April 1, 2018
It has become fashionable in many circles to fault Russia for all the world’s ills and the conflict in Afghanistan is no different. U.S. military leaders, in search of another handy excuse for the colossal failure of its 16-plus-year occupation, have continued to insist that Moscow is arming the Taliban – a group that, it is worth mentioning, is outlawed in Russia. The truth is, however, this side of Pakistan, the insurgents have acquired far more weapons and funding from the U.S. and its Afghan partners than from any other sources on earth.
Commander of U.S. forces in Afghanistan General John Nicholson on March 23 repeated the charge in an interview with BBC that Russia was supplying arms to the Taliban without, mind you, positing a shred of evidence.

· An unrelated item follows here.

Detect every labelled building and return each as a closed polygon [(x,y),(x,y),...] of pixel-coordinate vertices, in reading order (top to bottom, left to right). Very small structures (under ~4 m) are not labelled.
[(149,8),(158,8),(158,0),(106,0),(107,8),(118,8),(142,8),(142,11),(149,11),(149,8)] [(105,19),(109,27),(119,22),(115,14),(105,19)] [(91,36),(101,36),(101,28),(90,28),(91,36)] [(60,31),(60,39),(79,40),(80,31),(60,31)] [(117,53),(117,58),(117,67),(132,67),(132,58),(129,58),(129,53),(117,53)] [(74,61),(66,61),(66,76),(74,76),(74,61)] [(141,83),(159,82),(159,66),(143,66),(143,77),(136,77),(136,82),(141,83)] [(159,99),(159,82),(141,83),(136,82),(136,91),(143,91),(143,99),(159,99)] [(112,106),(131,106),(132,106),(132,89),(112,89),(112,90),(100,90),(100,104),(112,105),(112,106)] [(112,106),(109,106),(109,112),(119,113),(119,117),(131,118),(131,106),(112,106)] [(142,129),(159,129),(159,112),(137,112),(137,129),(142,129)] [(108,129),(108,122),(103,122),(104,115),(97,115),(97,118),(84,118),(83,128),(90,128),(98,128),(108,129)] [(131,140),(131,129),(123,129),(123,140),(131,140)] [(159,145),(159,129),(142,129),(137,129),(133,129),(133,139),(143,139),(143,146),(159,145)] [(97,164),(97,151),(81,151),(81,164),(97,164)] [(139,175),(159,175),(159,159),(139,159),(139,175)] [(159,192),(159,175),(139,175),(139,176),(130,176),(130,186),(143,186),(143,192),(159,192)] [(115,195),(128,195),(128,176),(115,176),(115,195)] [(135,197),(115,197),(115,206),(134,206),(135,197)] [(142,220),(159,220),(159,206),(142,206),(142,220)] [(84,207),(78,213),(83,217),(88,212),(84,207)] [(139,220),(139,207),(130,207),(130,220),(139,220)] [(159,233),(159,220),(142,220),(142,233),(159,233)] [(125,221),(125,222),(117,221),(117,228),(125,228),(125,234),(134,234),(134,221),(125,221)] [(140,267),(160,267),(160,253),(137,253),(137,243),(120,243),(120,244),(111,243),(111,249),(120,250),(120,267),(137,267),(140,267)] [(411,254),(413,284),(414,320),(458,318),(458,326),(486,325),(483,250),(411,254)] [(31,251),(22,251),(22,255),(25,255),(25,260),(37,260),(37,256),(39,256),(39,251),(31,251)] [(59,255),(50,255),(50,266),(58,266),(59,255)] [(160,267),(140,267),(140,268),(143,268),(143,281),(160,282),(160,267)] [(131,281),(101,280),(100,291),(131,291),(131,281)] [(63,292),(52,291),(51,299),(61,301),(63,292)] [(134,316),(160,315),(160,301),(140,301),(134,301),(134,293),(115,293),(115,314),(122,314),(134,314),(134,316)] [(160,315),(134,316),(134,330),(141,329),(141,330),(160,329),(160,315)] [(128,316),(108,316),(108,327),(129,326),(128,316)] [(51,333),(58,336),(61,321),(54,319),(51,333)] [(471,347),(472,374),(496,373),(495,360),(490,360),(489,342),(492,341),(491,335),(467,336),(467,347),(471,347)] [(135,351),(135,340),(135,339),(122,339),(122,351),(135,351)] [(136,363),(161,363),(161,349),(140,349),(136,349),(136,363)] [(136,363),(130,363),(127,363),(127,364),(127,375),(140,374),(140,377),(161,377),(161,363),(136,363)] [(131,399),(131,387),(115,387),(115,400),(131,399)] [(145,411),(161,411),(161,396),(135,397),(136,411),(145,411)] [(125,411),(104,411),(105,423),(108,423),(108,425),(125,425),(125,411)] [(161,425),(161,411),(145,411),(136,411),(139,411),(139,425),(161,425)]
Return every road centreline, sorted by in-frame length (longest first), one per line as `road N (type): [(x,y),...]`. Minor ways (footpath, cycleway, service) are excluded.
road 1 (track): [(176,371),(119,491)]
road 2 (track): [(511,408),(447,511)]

On Thursday, March 29, Russian Envoy Zamir Kabulov bluntly suggested what might be driving the Pentagon’s latest narrative.
“From the United States’ perspective, this might be the perfect justification for its failures in Afghanistan,” Kabulov said during a press conference at the Rossiya Segodnya International Information Agency.
Moreover, a timely report issued by the Department of Defense Inspector General (DoD IG) found that officials from NATO’s Combined Security Transition Command-Afghanistan (CSTC-A) admitted that the Pentagon lost track of more than $3 billion in military aid.
“CSTC-A officials did not have assurance that $3.1 billion in U.S. direct funding was used entirely for the intended purposes,” the report, dated March 21, revealed. The funding, the report added, is at increased risk of fraud and abuse while materials – including ammunition, fuel, and vehicles – are at high risk of diversion and theft.
For example, military officials said they did not have an accurate inventory of around 95,000 vehicles. The Long War Journal reported that while some unaccounted for Humvees and pickups ended up back at bases “reported as destroyed in battle,” some likely were commandeered by the insurgency.
In 2016, a non-declassified Pentagon audit revealed that nearly 50 percent of the 1.5 million firearms provided to Iraqi and Afghan security forces went missing, including nearly 978,000 M4 and M16s. The Special Inspector General for Afghanistan Reconstruction in 2014 discovered that 43 percent of the weapons provided to Afghan forces “likely ended up in the hands of ISIS or the Taliban.”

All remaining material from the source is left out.